Short problem: Reproduce every one of the following entries verbatim, leaving out the pictures.

>> Start Given records

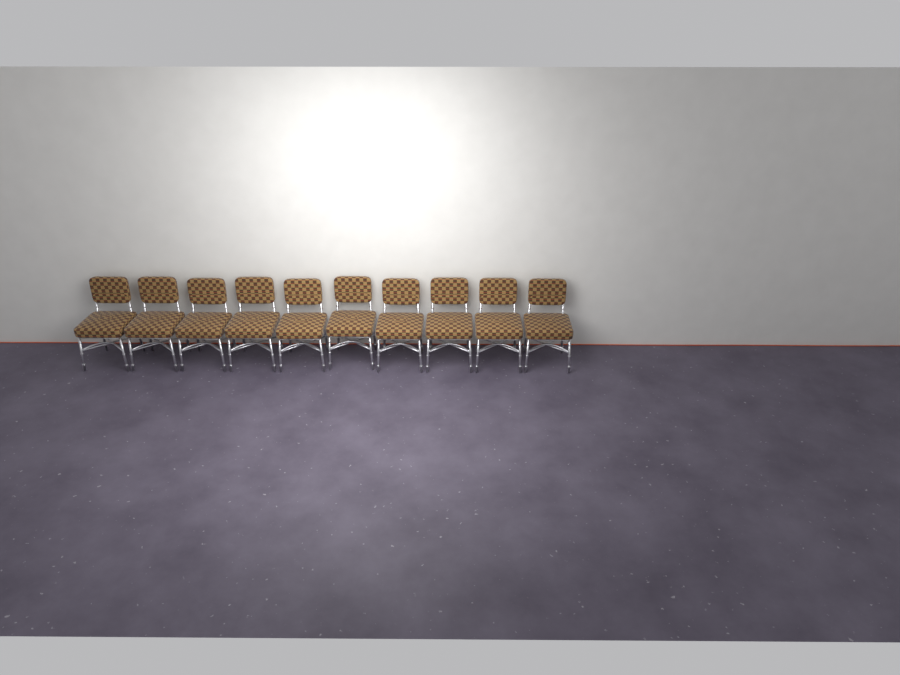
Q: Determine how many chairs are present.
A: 10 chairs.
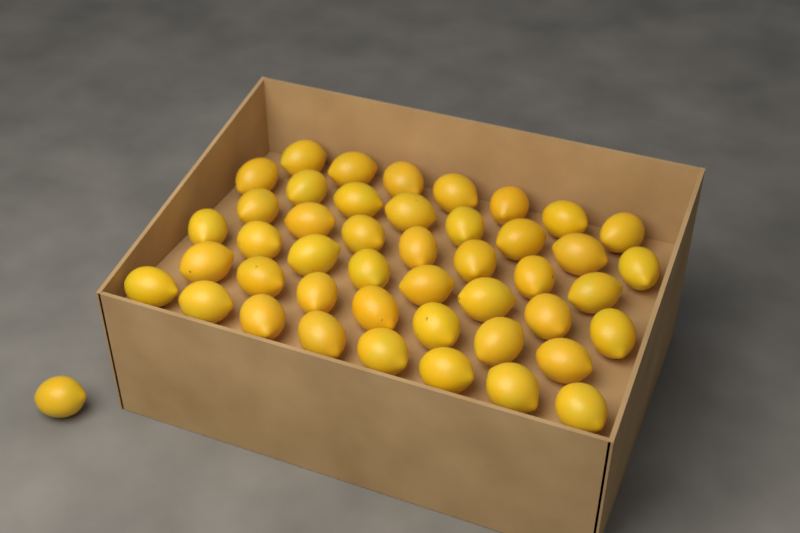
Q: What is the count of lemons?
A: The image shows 46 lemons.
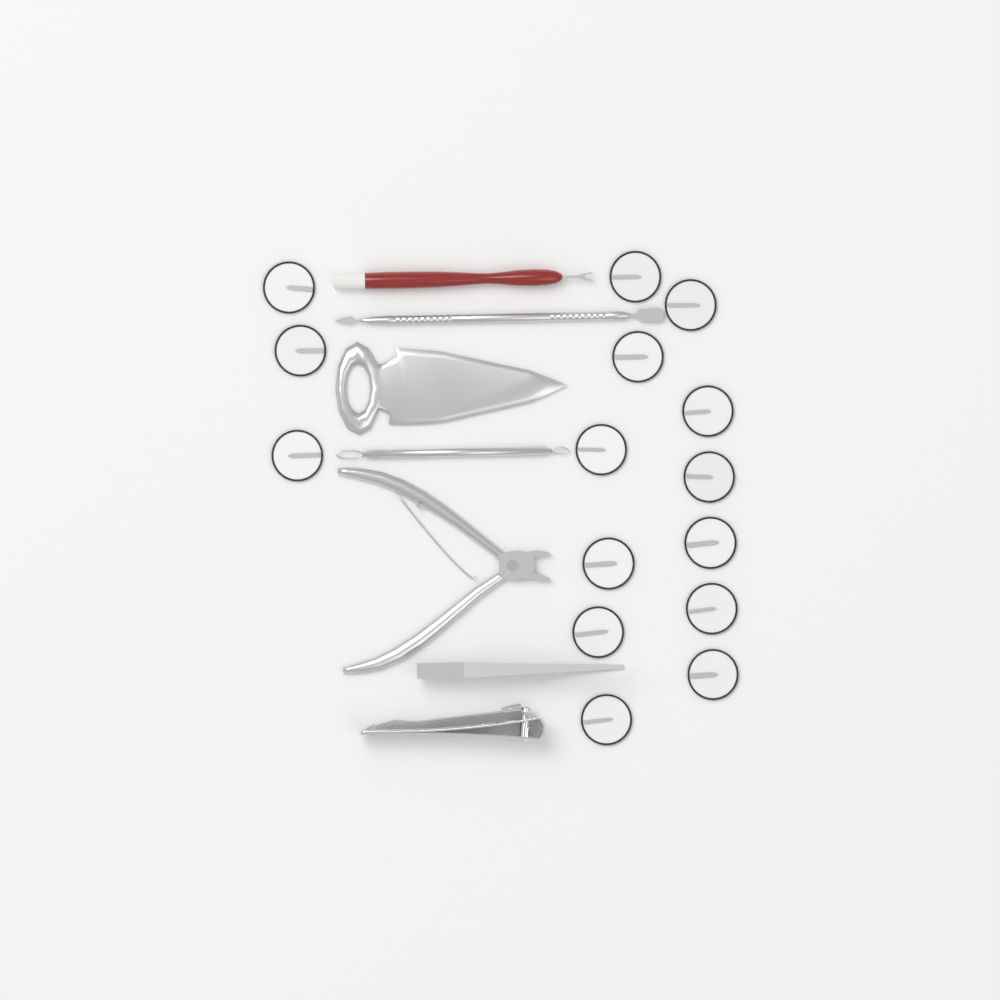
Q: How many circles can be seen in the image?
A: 15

>> End Given records

Response below:
Q: Determine how many chairs are present.
A: 10 chairs.
Q: What is the count of lemons?
A: The image shows 46 lemons.
Q: How many circles can be seen in the image?
A: 15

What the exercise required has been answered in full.